■ **Collected data**:
◆ ◆ ◆ ◆ ◆

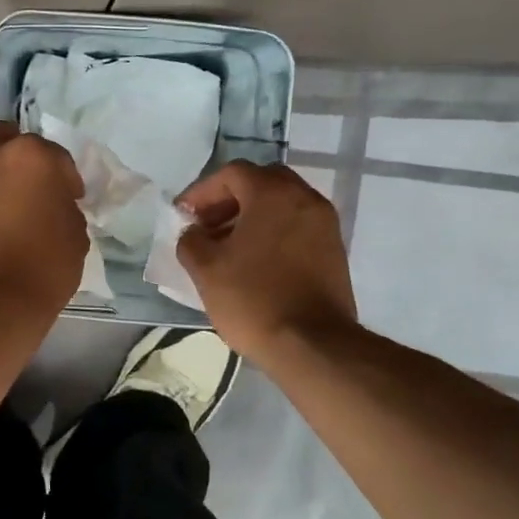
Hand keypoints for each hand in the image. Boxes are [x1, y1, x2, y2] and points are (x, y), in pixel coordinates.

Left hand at [0, 122, 87, 318]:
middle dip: (23, 161)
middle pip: (9, 141)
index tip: (71, 202)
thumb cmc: (43, 267)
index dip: (67, 180)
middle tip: (33, 192)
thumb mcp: (76, 235)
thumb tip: (53, 206)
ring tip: (6, 214)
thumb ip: (65, 208)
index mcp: (32, 155)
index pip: (57, 157)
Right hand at [175, 161, 357, 363]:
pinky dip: (272, 232)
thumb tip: (194, 233)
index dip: (202, 191)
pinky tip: (253, 262)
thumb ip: (191, 241)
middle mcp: (304, 198)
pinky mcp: (334, 250)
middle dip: (229, 200)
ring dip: (251, 217)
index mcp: (273, 193)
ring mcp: (324, 224)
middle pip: (261, 183)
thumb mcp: (206, 269)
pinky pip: (296, 226)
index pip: (232, 173)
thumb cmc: (253, 299)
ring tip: (226, 248)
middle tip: (207, 226)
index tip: (184, 216)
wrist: (312, 344)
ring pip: (281, 205)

◆ ◆ ◆ ◆ ◆

■ **Exercise directions**: Output the data exactly. Pictures don't belong in the result.

■ **Task solution**:
Hand keypoints for each hand in the image. Boxes are [x1, y1, x2, y2] and points are (x, y), in pixel coordinates.

Left hand at [0, 122, 87, 318]:
middle dip: (23, 161)
middle pip: (9, 141)
index tip: (71, 202)
thumb cmc: (43, 267)
index dip: (67, 180)
middle tip: (33, 192)
thumb mcp: (76, 235)
thumb tip: (53, 206)
ring tip: (6, 214)
thumb ip: (65, 208)
index mcp: (32, 155)
index pip: (57, 157)
Right hand at [175, 161, 357, 363]:
pinky dip: (272, 232)
thumb tip: (194, 233)
index dip: (202, 191)
pinky tip: (253, 262)
thumb ip: (191, 241)
middle mcp: (304, 198)
pinky mcp: (334, 250)
middle dip: (229, 200)
ring dip: (251, 217)
index mcp: (273, 193)
ring mcp: (324, 224)
middle pip: (261, 183)
thumb mcp: (206, 269)
pinky pip: (296, 226)
index pip: (232, 173)
thumb cmc: (253, 299)
ring tip: (226, 248)
middle tip: (207, 226)
index tip: (184, 216)
wrist: (312, 344)
ring pip: (281, 205)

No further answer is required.